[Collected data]
======
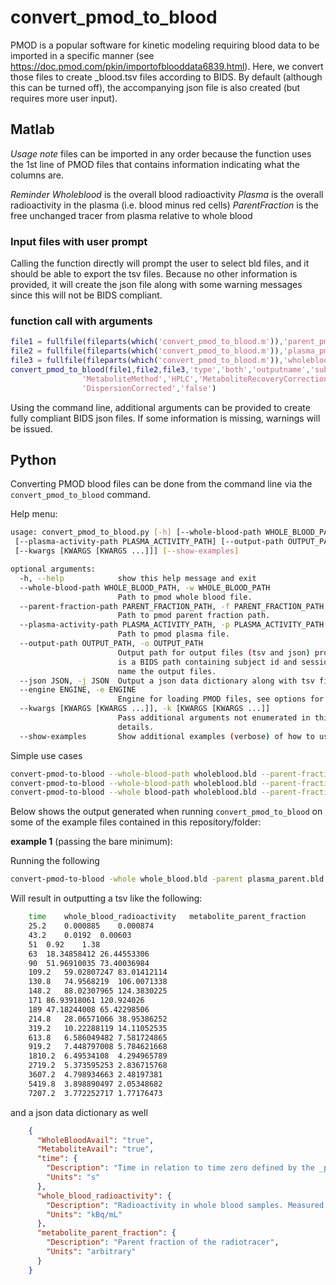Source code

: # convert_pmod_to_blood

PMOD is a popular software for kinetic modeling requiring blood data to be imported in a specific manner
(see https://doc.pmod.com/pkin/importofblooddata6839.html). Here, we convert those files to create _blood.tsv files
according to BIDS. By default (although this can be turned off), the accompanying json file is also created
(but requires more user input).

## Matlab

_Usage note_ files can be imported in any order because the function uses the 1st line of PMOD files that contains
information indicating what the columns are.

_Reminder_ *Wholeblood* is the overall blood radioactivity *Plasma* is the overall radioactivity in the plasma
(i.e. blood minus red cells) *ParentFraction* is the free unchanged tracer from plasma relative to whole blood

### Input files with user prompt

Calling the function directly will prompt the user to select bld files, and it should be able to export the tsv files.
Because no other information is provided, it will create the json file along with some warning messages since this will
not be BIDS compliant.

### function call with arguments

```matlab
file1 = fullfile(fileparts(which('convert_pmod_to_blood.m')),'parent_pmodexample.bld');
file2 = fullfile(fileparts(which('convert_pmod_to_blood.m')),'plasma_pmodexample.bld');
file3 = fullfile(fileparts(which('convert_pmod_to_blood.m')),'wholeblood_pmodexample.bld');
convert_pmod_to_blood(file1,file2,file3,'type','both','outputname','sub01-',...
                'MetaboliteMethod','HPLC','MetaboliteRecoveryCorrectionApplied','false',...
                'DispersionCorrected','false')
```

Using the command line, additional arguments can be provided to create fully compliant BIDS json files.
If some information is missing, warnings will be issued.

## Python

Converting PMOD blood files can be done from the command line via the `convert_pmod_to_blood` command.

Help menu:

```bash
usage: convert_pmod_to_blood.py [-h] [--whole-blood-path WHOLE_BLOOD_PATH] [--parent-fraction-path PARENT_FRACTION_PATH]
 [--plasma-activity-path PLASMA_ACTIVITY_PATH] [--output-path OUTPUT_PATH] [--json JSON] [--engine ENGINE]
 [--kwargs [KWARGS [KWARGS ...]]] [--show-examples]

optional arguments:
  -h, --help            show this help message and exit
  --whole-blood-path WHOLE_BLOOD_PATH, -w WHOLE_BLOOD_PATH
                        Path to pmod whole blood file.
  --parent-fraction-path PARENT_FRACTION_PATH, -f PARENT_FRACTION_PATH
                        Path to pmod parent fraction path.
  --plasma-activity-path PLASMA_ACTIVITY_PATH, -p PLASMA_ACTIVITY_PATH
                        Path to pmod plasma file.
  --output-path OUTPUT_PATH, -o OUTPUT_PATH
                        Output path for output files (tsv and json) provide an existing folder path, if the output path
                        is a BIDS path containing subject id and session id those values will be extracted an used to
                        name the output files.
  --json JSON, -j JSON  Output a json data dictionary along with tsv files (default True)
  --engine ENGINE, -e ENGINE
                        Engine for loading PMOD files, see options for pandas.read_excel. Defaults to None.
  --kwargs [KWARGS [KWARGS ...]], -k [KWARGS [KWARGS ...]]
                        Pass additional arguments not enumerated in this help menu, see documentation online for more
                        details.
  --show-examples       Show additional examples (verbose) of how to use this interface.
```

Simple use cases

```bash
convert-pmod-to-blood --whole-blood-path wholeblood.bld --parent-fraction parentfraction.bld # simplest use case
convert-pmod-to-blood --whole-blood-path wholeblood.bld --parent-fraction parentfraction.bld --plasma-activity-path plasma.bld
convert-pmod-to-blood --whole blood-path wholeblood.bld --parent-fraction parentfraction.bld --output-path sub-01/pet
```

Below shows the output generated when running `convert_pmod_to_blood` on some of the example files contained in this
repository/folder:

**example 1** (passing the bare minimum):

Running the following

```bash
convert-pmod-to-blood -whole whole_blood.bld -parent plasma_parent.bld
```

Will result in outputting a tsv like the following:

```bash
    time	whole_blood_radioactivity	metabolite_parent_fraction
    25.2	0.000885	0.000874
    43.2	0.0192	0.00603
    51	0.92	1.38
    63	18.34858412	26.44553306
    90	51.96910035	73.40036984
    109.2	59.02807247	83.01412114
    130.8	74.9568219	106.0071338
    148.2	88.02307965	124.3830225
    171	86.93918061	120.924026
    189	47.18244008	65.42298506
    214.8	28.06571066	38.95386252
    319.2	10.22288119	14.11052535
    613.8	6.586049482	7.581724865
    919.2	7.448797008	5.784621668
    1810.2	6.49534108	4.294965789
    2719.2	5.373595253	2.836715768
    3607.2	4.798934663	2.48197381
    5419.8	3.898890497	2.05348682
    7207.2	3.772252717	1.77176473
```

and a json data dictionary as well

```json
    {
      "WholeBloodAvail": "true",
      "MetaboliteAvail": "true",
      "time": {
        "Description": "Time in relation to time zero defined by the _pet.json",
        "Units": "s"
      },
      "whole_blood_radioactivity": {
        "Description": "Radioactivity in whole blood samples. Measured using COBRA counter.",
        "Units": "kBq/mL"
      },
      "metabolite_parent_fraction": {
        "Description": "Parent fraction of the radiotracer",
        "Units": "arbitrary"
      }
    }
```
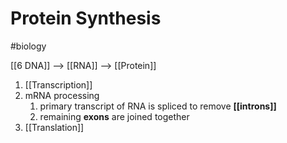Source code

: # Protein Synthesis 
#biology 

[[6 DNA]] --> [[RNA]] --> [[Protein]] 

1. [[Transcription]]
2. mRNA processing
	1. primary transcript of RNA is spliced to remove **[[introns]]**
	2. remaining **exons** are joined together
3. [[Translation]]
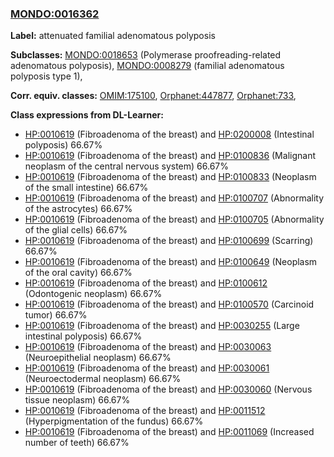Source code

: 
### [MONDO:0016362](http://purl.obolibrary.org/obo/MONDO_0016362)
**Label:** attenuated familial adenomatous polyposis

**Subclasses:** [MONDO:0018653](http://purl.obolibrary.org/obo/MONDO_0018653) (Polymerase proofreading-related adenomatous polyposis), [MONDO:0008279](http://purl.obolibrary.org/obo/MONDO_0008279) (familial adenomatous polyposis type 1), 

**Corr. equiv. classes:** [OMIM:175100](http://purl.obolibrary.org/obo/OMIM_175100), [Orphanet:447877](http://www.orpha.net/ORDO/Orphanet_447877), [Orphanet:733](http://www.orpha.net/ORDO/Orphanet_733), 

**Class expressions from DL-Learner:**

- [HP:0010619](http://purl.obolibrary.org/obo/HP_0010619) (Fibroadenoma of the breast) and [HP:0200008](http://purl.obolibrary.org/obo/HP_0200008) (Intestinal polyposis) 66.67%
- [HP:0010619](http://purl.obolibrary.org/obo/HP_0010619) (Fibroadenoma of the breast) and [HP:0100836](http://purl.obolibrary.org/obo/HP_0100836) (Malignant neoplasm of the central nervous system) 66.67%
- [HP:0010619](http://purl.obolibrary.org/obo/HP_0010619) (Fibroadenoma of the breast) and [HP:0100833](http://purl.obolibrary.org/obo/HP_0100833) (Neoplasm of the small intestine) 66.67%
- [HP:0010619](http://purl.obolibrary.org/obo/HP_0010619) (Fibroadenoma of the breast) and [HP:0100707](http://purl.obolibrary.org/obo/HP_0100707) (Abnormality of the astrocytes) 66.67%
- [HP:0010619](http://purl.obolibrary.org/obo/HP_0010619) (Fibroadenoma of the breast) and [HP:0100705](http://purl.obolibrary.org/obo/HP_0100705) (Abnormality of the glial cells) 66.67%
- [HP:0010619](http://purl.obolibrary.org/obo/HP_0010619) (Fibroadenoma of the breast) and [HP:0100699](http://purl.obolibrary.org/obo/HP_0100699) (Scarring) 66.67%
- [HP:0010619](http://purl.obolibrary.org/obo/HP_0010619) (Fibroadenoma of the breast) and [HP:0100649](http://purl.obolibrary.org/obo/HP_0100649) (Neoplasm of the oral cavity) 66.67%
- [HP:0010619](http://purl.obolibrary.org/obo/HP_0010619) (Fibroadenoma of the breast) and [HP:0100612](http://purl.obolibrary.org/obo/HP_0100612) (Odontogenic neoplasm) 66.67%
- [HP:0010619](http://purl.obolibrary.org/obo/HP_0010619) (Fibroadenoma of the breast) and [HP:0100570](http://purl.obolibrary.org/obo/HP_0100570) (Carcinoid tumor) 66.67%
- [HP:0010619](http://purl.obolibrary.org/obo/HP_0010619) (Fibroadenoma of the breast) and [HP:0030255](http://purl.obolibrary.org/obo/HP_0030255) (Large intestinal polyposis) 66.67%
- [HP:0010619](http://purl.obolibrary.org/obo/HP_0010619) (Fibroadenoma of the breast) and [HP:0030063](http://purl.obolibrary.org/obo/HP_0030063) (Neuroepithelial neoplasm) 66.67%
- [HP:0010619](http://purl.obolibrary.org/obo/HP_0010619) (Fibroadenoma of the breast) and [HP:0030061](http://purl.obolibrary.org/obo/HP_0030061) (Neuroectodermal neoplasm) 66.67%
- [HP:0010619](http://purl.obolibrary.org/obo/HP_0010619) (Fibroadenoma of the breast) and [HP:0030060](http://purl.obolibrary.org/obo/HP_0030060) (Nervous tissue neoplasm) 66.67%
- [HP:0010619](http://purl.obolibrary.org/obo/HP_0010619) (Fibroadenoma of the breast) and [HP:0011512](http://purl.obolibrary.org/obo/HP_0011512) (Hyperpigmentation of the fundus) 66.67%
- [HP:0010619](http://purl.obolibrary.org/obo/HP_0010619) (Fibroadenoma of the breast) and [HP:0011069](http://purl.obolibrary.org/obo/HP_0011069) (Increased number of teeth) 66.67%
======
How to complete this task: Say how many lines in the entries above contain the string "folder", offering no other words.

Written response: 2